Shale’s suspicion was clearly evident in her expression. “How do you know all this? How do you know all these places, these corridors, and where these turns are?”
“I studied the plans of this place, remember?”
“Yes, but that doesn’t explain how—”
“We don’t have time to discuss this,” he said, cutting her off and letting her know by his tone that he wanted her to stop asking him questions.
“What about your promise that I could cut him?” Vika asked. “Why can’t I go with you so that I can—”
“Do you think I would lie to you?”
That made her blink. “No, Lord Rahl.”
“Good, because I wouldn’t. Now get going. We don’t have much time. Hurry, but don’t run or you might make a mistake.”
After a brief look at her sisters of the Agiel, she turned and rushed off on her mission, her red leather quickly vanishing in the dim distance down the passageway.
Richard turned back to the suspicious sorceress. “I need you to think something into existence.”
Startled by the unexpected request, Shale cocked her head. “What do you want me to think up?”
“Something that will distract Michec. Something that will throw him off. Maybe even scare him.”
“I told you. He isn’t afraid of snakes.”
“I didn’t say snakes. I said something to distract him and hopefully scare him.”
“I don’t know that I can conjure something big and scary enough to worry a witch man.”
“You told me that it isn’t big and scary that matters. What matters is what works. That’s what we need: something that works. I need you to think up something that will get Michec’s attention. Alarm him. Something that will distract him—distract and hopefully frighten him. If you can make him scream and frantic to get away that would be perfect.”

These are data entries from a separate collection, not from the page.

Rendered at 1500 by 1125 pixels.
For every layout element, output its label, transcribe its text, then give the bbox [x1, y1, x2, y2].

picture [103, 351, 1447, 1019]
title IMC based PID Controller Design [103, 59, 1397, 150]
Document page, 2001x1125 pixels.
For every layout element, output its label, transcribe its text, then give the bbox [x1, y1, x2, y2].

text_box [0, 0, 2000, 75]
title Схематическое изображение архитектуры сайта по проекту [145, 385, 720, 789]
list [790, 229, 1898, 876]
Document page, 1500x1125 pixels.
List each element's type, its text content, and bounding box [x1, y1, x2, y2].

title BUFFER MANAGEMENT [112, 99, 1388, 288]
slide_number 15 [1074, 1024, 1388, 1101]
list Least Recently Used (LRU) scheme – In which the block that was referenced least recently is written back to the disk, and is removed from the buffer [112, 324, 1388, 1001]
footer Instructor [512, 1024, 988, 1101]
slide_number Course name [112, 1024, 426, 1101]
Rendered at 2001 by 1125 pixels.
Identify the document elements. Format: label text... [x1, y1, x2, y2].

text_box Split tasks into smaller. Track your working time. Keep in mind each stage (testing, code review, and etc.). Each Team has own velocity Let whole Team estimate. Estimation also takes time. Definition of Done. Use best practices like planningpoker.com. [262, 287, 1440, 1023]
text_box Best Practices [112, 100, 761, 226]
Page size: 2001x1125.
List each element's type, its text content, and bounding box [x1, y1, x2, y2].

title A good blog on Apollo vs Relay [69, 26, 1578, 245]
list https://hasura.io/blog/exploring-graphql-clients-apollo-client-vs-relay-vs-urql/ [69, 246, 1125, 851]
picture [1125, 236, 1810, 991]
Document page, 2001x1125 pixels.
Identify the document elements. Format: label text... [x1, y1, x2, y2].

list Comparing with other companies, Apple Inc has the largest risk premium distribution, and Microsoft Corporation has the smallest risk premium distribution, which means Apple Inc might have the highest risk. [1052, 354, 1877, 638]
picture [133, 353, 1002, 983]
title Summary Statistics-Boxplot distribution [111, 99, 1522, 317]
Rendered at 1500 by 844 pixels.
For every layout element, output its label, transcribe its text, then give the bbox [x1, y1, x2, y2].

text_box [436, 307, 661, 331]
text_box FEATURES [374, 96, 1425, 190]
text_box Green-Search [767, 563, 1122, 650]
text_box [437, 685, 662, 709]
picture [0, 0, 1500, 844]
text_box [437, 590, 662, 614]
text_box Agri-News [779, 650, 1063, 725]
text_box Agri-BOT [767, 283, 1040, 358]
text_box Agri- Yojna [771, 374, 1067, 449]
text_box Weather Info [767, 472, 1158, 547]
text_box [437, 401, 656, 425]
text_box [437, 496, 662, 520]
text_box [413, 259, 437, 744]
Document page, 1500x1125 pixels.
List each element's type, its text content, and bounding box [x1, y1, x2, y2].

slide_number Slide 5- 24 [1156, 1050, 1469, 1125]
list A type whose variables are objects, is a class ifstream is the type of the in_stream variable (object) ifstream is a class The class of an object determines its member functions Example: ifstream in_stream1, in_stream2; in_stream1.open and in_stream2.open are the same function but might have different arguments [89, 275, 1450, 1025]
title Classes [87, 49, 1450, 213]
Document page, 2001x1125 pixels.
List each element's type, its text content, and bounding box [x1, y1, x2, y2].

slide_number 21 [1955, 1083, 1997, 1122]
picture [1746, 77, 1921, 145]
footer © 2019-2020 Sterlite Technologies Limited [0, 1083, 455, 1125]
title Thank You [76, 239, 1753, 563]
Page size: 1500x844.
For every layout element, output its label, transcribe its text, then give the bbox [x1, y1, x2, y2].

Shale looked on the verge of panic. She lifted her arms and let them flop down at her sides.
“And how in the world do you suggest I do that!”
“Use your head, Shale. It will come to you when you need it. I know it will. I trust you. Now, I need you to go about three dozen paces down the next passageway over, the one he went down, but no closer—I don’t want him to know you’re in there—then set loose whatever it is you can conjure and send it on down the rest of the way to attack him. After you do that, come back here to this passageway and come after us as fast as you can. I may need you to help with something else. I’m not sure yet.”